Lapham acknowledges that, in retrospect, being alone "was not a good idea," and she plans to strengthen the group's safety protocols on scientific climbs.

AndDavid Keeling, head of WKU's department of Geography and Geology, said that, though he is "grateful that John survived his accident," the fall has caused "us as a department, and as a wider scientific community, to ask serious questions" about safety plans needed to minimize risk.

Back home recovering in Bowling Green, All acknowledges his critics, even as he maintains that he didn't think he was taking risks being on a flat, seemingly safe spot. But he said he'll be more cautious. The silver lining, he said, is that the incident may help bring more attention to climate change.

Though he can't climb on this next trip, he's planning on supervising a climate research trip to Peru in late June that's funded by USAID and involves dozens of researchers and students.

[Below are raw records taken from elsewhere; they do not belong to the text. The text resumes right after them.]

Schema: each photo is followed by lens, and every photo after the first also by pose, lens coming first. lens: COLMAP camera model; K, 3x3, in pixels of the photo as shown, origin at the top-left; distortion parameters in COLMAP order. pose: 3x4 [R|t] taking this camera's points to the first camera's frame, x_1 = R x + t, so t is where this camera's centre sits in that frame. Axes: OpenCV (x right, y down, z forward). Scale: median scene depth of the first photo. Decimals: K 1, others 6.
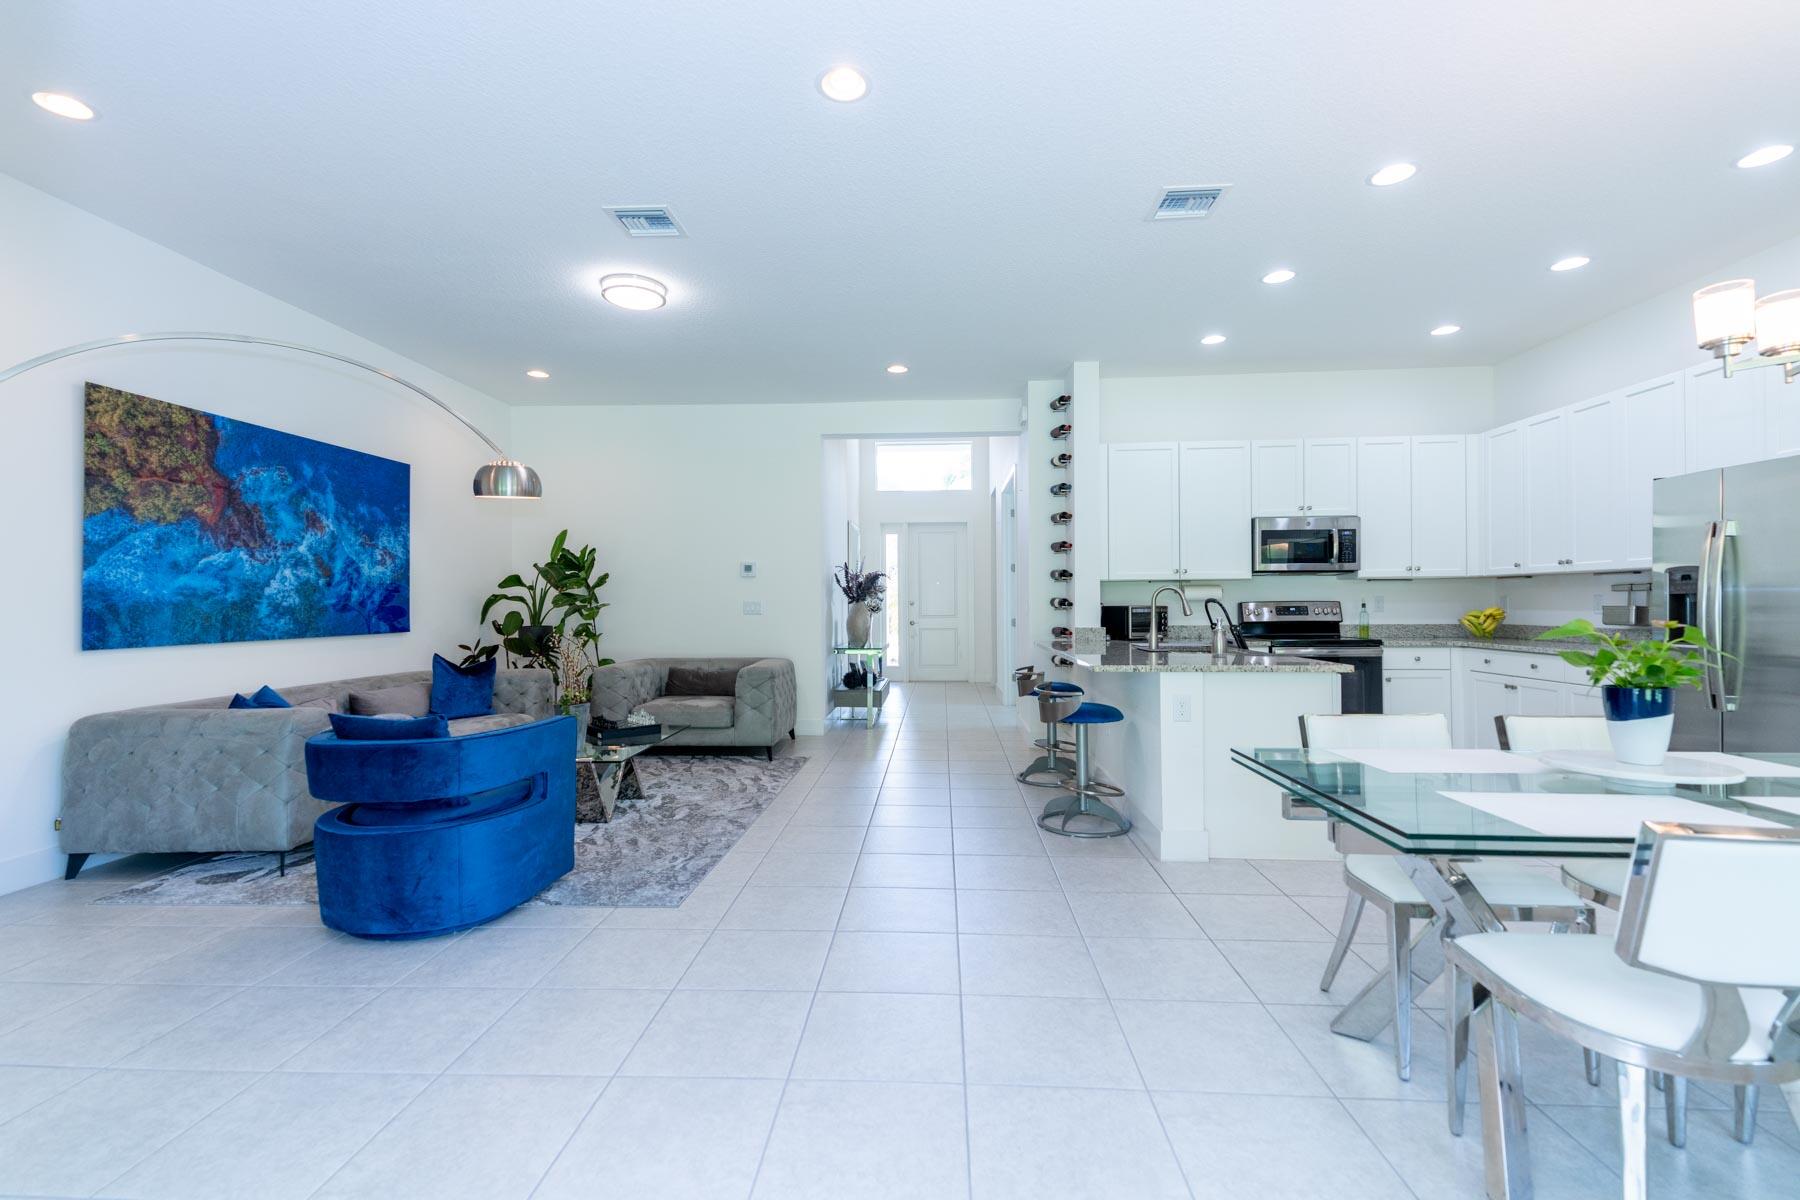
lens RADIAL K [[800.5, 0, 900.0], [0, 800.5, 600.0], [0, 0, 1]] dist [0.032335, -0.000207]
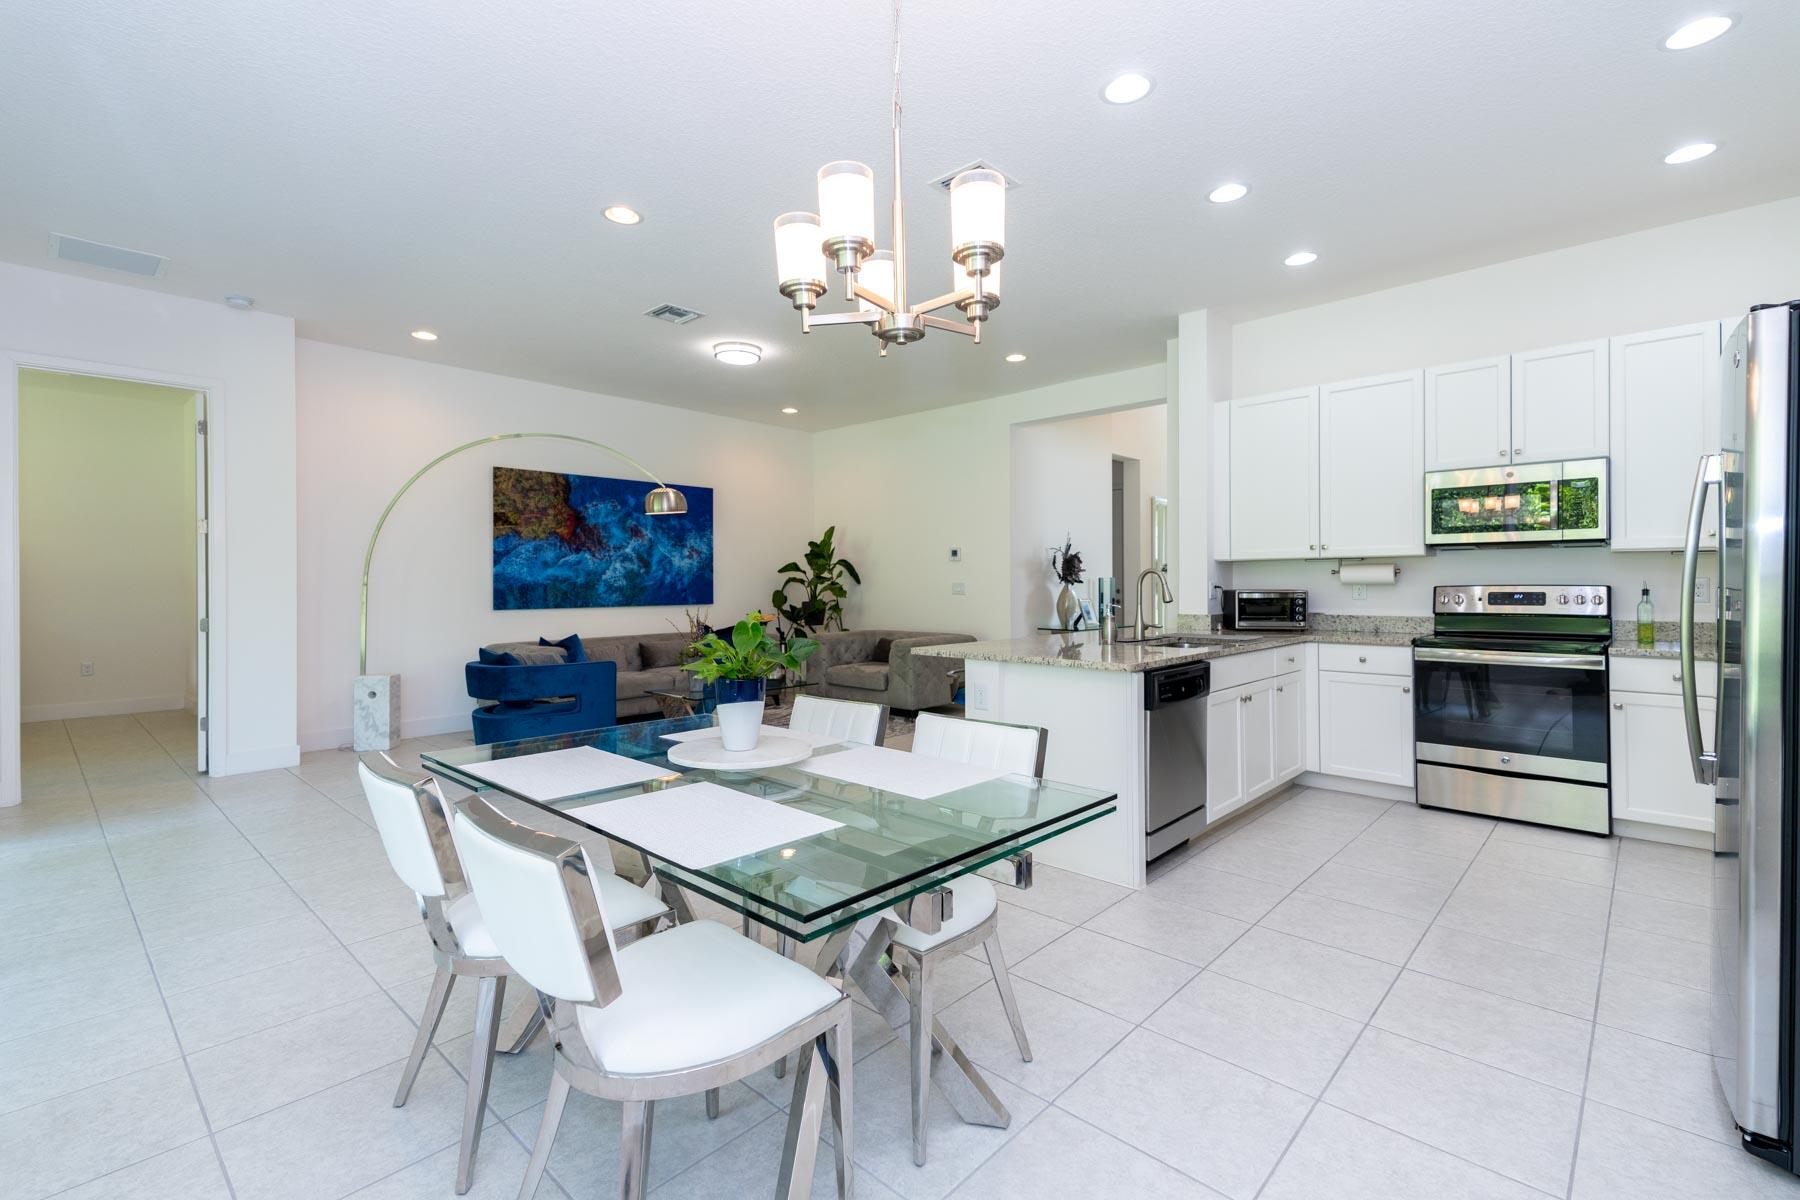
lens RADIAL K [[792.6, 0, 902.5], [0, 792.6, 580.2], [0, 0, 1]] dist [0.026072, -0.000105]
pose [[0.766577, -0.000026, -0.642152, 0.650545], [0.001684, 0.999997, 0.001971, -0.006086], [0.642150, -0.002592, 0.766574, 0.149316]]
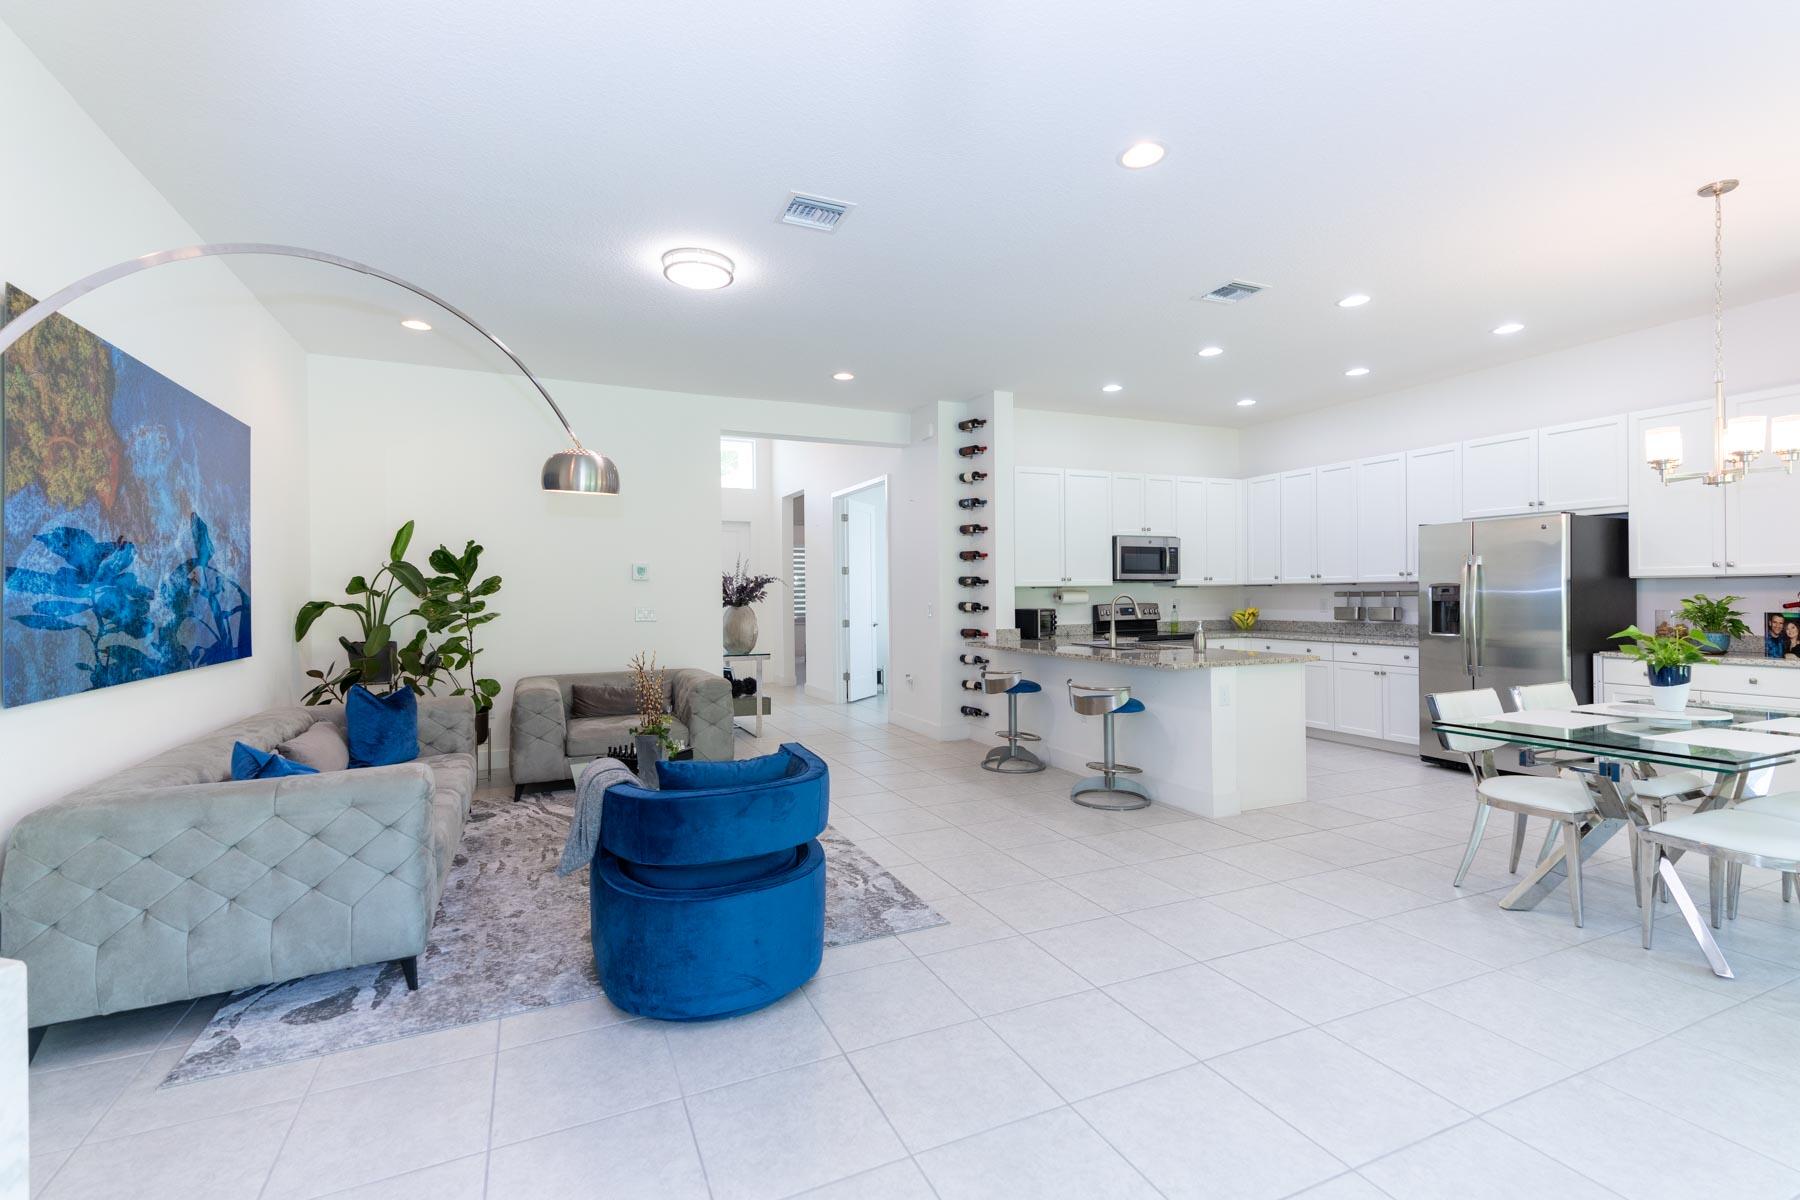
lens RADIAL K [[800.4, 0, 900.0], [0, 800.4, 600.0], [0, 0, 1]] dist [0.024277, -0.000389]
pose [[0.884897, -0.006172, 0.465746, -0.494514], [0.002847, 0.999965, 0.007841, -0.018162], [-0.465778, -0.005613, 0.884884, 0.091425]]
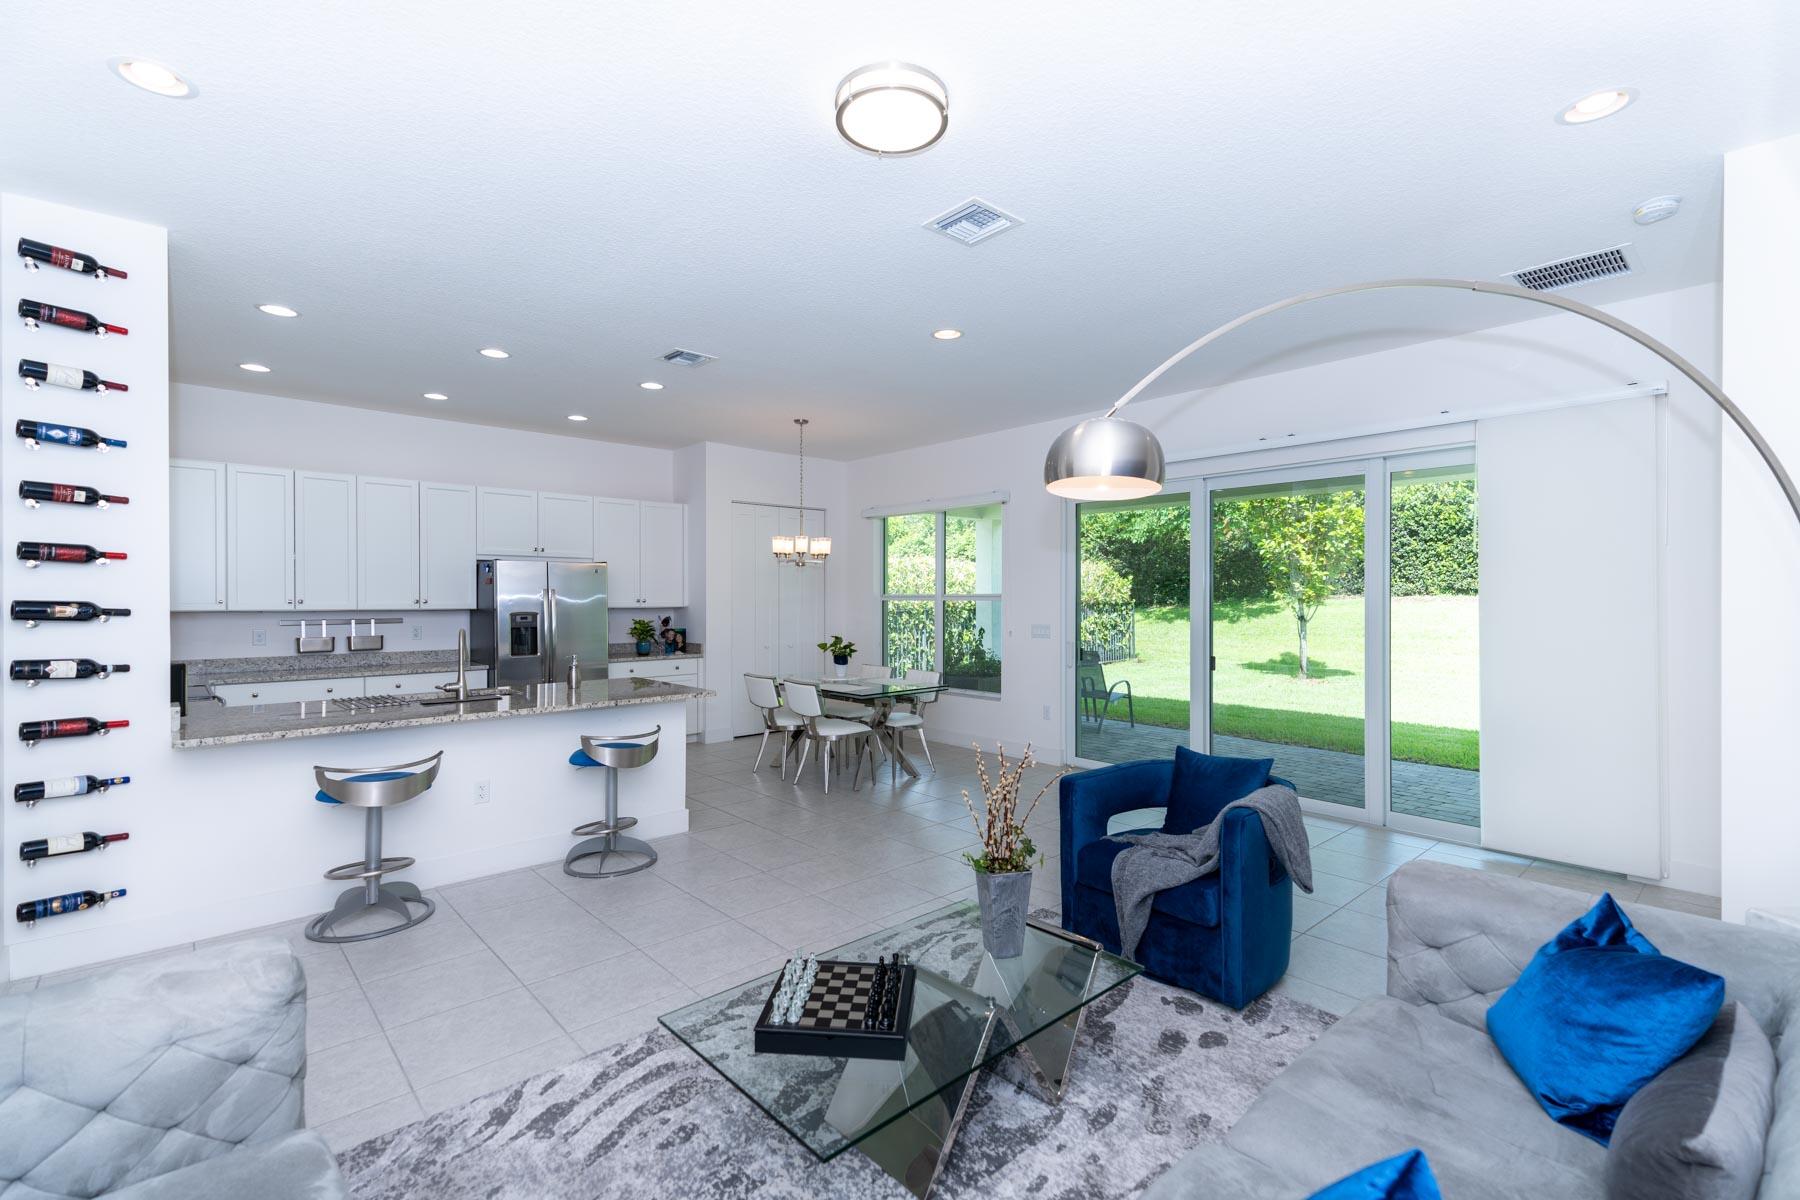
lens RADIAL K [[800.4, 0, 900.0], [0, 800.4, 600.0], [0, 0, 1]] dist [0.024277, -0.000389]
pose [[-0.723154, -0.001381, 0.690686, -0.643451], [-0.003865, 0.999990, -0.002048, -0.049325], [-0.690676, -0.004150, -0.723152, 1.284284]]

And while still processing what happened, All seems to be taking it in stride — perhaps not surprising for a professor who has a tattoo commemorating a time he stepped on a black mamba snake and is a member of New York's Explorer's Club. The work of climate data collection, he insists, "has got to be done."

It's a sentiment echoed by University of Rochester astrophysicist Adam Frank, who recently wrote a blog saying that All's experience was a reminder that "going impossible places, enduring impossible conditions, overcoming impossible odds — all in the name of getting new observations … represents one more reason to celebrate science."